Tips for Optimizing Hive Performance - dtoinagn/flyingbird.github.io GitHub Wiki

Optimizing Hive queries is crucial for achieving better performance and scalability in a data warehouse environment. Here are some tips and best practices for optimizing Hive queries:

Partitioning

Partitioning your data can significantly improve query performance by reducing the amount of data scanned during query execution.
Partition your data based on commonly filtered columns, such as date or category.
Use static partitioning for columns with a limited number of distinct values and dynamic partitioning for columns with high cardinality.
Consider using partitioned tables for time-series data to improve query performance on date-range queries.

Bucketing

Bucketing distributes data into a fixed number of buckets based on the hash value of one or more columns.
Use bucketing to distribute data across files and improve data locality evenly.
Choose the number of buckets wisely based on the size of your data and the available resources.
Bucketing is particularly useful for optimizing join operations and aggregations.

Optimizing Join Operations:

Use map-side joins for small tables that can fit into memory to avoid shuffling data across the network.
Use broadcast joins for joining a small table with a large table, broadcasting the small table to all nodes to avoid data shuffling.
Avoid cross joins (cartesian products) as they can result in a significant increase in data volume and degrade performance.
Optimize join order and join conditions to minimize the amount of data shuffled during join operations.

Some tips to improve inner join: Improve filtering to prevent partition pruning (Partition pruning refers to the mechanism where a query can skip reading the data files corresponding to one or more partitions).
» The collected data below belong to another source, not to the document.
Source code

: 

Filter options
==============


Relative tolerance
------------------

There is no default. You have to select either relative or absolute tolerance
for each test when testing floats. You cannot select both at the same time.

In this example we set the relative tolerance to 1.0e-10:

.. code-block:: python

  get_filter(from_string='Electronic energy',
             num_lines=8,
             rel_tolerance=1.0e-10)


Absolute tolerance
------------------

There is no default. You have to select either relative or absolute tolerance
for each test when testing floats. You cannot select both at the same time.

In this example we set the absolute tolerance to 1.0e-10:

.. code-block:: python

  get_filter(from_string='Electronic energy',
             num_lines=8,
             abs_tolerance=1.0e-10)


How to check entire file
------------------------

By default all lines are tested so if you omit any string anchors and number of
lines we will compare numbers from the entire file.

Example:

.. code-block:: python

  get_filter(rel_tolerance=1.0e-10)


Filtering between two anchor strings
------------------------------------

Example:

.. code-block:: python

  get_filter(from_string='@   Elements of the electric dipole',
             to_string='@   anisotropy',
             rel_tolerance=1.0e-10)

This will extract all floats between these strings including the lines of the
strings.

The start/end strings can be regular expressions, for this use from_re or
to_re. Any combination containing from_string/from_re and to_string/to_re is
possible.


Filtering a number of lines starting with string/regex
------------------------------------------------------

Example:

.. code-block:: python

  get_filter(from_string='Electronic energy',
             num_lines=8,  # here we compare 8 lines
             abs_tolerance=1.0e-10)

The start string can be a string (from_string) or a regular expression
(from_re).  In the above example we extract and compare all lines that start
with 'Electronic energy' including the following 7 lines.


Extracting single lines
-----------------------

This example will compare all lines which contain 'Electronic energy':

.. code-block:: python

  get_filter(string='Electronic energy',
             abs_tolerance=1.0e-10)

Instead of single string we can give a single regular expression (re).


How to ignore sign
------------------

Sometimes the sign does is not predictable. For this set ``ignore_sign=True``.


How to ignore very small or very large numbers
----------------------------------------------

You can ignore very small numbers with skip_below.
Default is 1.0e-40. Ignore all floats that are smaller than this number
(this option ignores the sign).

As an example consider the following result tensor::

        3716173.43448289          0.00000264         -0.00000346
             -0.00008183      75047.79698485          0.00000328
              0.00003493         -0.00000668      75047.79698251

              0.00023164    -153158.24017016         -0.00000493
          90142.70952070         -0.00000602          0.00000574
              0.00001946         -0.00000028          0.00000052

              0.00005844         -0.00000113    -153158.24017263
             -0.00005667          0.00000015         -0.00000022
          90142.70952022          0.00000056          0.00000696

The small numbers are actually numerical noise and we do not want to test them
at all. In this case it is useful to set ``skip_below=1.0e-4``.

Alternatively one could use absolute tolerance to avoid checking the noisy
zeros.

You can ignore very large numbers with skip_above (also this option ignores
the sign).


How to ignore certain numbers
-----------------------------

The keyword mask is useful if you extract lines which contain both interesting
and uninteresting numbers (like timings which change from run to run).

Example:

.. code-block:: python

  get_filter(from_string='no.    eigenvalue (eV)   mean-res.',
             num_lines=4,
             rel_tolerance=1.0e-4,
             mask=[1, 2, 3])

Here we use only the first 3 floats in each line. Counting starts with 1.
If you can arrange for queries to prune large number of unnecessary partitions from the query execution plan, the queries use fewer resources and are thus proportionally faster and more scalable.

Column Pruning:

Avoid using SELECT * and explicitly specify only the columns needed for the query results.
Column pruning reduces the amount of data read from disk and improves query performance.

Optimizing File Formats:

Choose appropriate file formats such as ORC or Parquet, which are optimized for query performance and storage efficiency.
These file formats support compression and predicate pushdown, which can further improve query performance.

Statistics Collection:

Collect table and column statistics using the ANALYZE TABLE command to help the query optimizer make better decisions.
Update statistics regularly, especially after data loading or significant data changes.

Tuning Hive Configuration:

Adjust Hive configuration parameters such as memory allocation, parallelism settings, and query execution parameters based on the characteristics of your workload and cluster resources.
Monitor query performance and resource utilization to identify bottlenecks and fine-tune configuration settings accordingly.

Vectorization: By default, Hive will process 1 row at a time, i.e. 1 mapper for 1 row. If you enable Vectorization, Hive mapper will process 1024 rows at a time. The disadvantage is that it will occupy a lot of memory

-- To enable vectorization
SET hive.vectorized.execution.enable=true;

Hive Parallel execution: If you have queries that are independent of each other, you can make them run in parallel by enabling the Hive parallel execution:

SET hive.exec.parallel=true;